В алом военном кителе он казался Мерси совершенно неотразимым, а теперь она вынуждена была признать, что в вечернем наряде он нравится ей еще больше. Белоснежные рубашка и бабочка казались ослепительными на фоне черного костюма. Он позаботился о прическе, заметила она, и волосы частично прикрывали шрам на его лице, чтобы он был менее заметен. Наверное, она не должна была его винить за слишком пристальное внимание к этому шраму, но, по ее мнению, он был чем-то вроде почетного знака, свидетельствующего о мужестве, и этот знак был важнее любого ордена.

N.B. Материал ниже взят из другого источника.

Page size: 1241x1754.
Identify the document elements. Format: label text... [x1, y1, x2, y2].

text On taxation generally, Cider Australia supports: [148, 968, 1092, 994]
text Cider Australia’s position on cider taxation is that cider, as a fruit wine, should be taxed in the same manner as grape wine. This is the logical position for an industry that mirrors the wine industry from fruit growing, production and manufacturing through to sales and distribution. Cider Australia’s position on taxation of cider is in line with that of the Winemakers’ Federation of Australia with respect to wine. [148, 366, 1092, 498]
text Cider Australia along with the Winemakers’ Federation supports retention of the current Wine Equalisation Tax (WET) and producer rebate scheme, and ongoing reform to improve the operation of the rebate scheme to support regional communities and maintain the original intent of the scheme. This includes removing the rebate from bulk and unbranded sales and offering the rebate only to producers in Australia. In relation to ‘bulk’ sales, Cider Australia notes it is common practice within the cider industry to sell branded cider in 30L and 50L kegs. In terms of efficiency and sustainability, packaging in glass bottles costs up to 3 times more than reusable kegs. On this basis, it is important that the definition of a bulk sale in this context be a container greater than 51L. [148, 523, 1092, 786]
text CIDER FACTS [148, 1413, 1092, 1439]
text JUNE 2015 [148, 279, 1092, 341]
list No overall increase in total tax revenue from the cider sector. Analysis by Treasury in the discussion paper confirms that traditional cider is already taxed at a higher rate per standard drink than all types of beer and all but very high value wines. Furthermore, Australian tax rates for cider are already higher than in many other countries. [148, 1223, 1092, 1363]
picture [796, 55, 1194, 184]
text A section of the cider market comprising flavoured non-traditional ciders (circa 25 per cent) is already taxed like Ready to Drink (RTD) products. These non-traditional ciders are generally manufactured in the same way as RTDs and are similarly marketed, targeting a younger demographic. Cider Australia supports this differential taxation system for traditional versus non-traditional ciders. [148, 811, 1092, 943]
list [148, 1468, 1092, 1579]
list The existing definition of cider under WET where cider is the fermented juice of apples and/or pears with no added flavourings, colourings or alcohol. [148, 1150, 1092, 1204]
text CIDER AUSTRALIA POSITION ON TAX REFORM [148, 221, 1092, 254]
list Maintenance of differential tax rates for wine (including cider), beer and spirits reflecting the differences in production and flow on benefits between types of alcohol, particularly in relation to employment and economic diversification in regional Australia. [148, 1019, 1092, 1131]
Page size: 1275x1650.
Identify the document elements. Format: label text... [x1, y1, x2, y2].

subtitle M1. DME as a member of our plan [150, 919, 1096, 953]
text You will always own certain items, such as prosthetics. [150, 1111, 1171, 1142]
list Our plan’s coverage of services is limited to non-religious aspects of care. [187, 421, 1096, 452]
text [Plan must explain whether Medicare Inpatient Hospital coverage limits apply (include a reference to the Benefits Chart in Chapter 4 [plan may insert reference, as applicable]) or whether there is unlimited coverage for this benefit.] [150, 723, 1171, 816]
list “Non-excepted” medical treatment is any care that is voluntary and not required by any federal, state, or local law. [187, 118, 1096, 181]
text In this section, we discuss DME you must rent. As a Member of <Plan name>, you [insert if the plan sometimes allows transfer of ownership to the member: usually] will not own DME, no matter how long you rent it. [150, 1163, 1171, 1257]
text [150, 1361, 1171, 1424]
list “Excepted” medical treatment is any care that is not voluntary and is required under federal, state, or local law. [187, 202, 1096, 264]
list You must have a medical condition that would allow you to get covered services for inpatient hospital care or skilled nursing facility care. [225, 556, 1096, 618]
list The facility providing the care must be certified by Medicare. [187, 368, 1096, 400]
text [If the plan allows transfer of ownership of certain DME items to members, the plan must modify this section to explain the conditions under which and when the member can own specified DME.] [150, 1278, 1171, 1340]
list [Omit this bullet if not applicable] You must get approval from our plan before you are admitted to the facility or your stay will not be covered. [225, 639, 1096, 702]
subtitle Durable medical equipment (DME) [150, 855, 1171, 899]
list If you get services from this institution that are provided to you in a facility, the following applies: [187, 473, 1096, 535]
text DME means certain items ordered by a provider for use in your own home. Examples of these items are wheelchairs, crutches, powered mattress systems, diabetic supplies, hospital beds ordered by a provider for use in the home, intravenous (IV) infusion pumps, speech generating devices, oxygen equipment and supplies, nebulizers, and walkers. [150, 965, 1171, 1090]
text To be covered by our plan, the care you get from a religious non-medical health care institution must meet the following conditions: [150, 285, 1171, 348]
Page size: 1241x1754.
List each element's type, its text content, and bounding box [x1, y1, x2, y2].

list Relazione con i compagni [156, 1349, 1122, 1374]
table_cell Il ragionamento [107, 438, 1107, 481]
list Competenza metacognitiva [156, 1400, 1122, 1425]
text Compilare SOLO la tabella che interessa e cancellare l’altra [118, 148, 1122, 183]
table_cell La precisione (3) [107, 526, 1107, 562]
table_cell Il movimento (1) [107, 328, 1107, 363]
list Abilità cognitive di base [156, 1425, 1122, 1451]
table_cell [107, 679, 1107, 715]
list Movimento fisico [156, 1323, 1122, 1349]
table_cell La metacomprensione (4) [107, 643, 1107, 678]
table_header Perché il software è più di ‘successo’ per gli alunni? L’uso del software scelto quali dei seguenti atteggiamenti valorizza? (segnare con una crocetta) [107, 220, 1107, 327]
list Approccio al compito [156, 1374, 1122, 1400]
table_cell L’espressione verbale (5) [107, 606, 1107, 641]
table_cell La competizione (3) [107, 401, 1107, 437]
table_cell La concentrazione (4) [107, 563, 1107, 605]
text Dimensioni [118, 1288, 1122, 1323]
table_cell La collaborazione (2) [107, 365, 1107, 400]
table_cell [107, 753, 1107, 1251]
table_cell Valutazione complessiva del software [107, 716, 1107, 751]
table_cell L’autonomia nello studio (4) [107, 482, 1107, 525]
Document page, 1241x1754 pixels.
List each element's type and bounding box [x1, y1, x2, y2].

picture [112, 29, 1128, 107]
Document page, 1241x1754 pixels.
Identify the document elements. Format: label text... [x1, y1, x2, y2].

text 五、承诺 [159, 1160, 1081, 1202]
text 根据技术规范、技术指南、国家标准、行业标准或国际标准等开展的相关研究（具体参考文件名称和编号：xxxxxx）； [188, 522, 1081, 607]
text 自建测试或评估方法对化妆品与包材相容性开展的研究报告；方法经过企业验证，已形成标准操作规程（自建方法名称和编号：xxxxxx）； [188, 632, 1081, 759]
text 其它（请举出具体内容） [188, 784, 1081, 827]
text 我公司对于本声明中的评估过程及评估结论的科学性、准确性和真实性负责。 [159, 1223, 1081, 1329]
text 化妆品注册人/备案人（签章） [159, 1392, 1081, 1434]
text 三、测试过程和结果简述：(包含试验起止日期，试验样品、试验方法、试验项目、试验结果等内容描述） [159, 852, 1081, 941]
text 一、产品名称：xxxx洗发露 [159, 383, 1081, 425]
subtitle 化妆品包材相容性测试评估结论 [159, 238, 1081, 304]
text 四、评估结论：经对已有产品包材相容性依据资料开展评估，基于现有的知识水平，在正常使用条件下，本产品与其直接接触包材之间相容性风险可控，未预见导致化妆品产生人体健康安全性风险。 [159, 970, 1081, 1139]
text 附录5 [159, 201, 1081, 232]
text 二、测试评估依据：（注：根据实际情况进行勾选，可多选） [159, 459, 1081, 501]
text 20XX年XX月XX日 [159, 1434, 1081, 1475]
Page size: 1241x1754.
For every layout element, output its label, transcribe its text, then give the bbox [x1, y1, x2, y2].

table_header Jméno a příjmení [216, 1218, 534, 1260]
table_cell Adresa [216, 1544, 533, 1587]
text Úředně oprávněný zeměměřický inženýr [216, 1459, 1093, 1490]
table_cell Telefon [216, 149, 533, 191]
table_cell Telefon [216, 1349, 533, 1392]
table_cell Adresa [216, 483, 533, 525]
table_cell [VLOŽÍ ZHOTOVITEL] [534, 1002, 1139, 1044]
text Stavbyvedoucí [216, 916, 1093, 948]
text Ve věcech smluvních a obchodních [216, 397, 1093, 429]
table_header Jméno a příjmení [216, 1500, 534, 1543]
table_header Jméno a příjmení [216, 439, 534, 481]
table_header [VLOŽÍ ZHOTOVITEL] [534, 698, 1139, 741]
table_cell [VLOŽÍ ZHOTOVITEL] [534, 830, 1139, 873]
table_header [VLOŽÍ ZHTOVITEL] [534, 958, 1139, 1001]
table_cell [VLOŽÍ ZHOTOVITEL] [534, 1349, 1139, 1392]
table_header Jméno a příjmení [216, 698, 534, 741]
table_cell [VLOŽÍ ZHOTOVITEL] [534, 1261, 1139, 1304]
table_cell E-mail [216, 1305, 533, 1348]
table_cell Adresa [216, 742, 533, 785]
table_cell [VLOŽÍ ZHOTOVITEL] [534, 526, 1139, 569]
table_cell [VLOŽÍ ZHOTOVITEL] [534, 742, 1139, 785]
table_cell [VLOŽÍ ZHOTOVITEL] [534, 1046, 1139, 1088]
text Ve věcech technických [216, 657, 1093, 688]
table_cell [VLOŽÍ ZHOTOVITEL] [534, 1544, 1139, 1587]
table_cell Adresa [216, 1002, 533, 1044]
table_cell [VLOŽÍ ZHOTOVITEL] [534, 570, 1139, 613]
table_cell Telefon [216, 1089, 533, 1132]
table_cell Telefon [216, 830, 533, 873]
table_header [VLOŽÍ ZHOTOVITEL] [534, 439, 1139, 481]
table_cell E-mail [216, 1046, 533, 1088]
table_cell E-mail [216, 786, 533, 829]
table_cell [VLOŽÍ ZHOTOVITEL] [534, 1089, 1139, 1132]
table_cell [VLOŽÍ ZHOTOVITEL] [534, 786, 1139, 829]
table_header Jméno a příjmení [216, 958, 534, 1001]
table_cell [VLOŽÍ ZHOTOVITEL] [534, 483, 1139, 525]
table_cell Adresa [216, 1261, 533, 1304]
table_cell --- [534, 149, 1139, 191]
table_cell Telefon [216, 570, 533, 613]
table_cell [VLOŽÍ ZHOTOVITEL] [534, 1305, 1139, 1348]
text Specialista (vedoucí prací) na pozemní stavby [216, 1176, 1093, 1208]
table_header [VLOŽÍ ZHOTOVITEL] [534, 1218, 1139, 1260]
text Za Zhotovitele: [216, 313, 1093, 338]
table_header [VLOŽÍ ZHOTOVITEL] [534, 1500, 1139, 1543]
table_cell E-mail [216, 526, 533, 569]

Волосы, вьющиеся на концах, были длиннее, чем раньше. Джон унаследовал кудрявость от отца. Правда, его волосы были светлее отцовских. «Интересно, — подумала она, — потемнеют ли они с годами, приобретут ли такой же оттенок, как у майора Лайонса?» Наверное, да. Глаза у него уже стали такими же голубыми, как у отца, но, к счастью, сохранили невинность, которую майор Лайонс утратил.

Зажженные свечи на столе заставляли тени трепетать на его лице, подобно садовым нимфам, играющим среди цветов. Но ее причудливые фантазии мало соответствовали твердым, простым линиям его лица. Они были вырезаны главным скульптором из человеческой плоти, а потом закалились в жестокостях войны. Возле уголков глаз и губ кожу прорезали глубокие морщинки, которых не было, когда она видела его в последний раз. Они говорили о стойкости, выносливости и пережитой боли. Он страдал, и она подозревала, что боль была не только физической. Душевные страдания истощили его.

Он заботился о своих людях. Как только его раны стали затягиваться, он начал ходить по отделениям госпиталя, навещая солдат почти так же часто, как сама мисс Найтингейл. Болезни отняли гораздо больше жизней, чем неприятельские пули или сабли, и он постоянно рисковал подхватить какую-нибудь хворь, потому что не ограничивался посещением только тех, кто был ранен в бою под его командованием. Его слова, сам его голос вселяли боевой дух даже в сломленных и подавленных. А он говорил, что их командиры разбили Наполеона, победят они и в Крыму.

Неудивительно, что все сестры были влюблены в него. Неудивительно, что их единственная встреча значила для нее так много. Она знала его как человека, у которого сердце размером с материк, а заботливости больше, чем воды в океане.

Однако, несмотря на то что между ними произошло, теперь она почти не сомневалась, что была всего лишь очередной женщиной, которая прошла через его объятия и которой он шептал ласковые слова. Сейчас он смотрел на нее как на незнакомку. Однако же она не собиралась выбрасывать их связь на свалку бессмысленных встреч. Ради Джона. Она будет продолжать думать, что то доброе, что есть в этом человеке, заслуживает ее неизменного и искреннего внимания.